Although the present disclosure is described, at least in part, in terms of methods, a person of ordinary skill in the art will understand that the present disclosure is also directed to the various components for performing at least some of the aspects and features of the described methods, be it by way of hardware components, software or any combination of the two. Accordingly, the technical solution of the present disclosure may be embodied in the form of a software product. A suitable software product may be stored in a pre-recorded storage device or other similar non-volatile or non-transitory computer readable medium, including DVDs, CD-ROMs, USB flash disk, a removable hard disk, or other storage media, for example. The software product includes instructions tangibly stored thereon that enable a processing device (e.g., a personal computer, a server, or a network device) to execute examples of the methods disclosed herein.
The present disclosure may be embodied in other specific forms without departing from the subject matter of the claims. The described example embodiments are to be considered in all respects as being only illustrative and not restrictive. Selected features from one or more of the above-described embodiments may be combined to create alternative embodiments not explicitly described, features suitable for such combinations being understood within the scope of this disclosure.

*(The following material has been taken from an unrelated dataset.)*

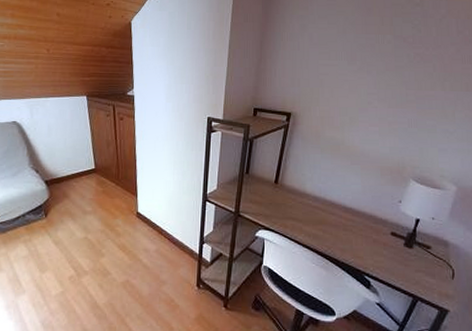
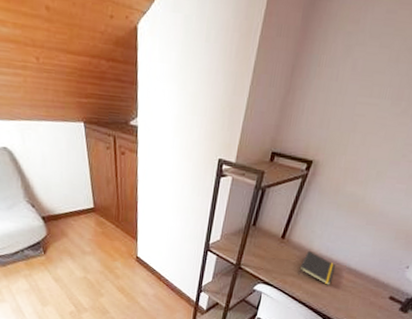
notepad: none [297,194,332,226] -> present [298,251,336,285]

All values and sub-ranges within disclosed ranges are also disclosed. Also, although the systems, devices and processes disclosed and shown herein may comprise a specific number of elements/components, the systems, devices and assemblies could be modified to include additional or fewer of such elements/components. For example, although any of the elements/components disclosed may be referenced as being singular, the embodiments disclosed herein could be modified to include a plurality of such elements/components. The subject matter described herein intends to cover and embrace all suitable changes in technology.
The content of any publications identified in this disclosure are incorporated herein by reference in their entirety.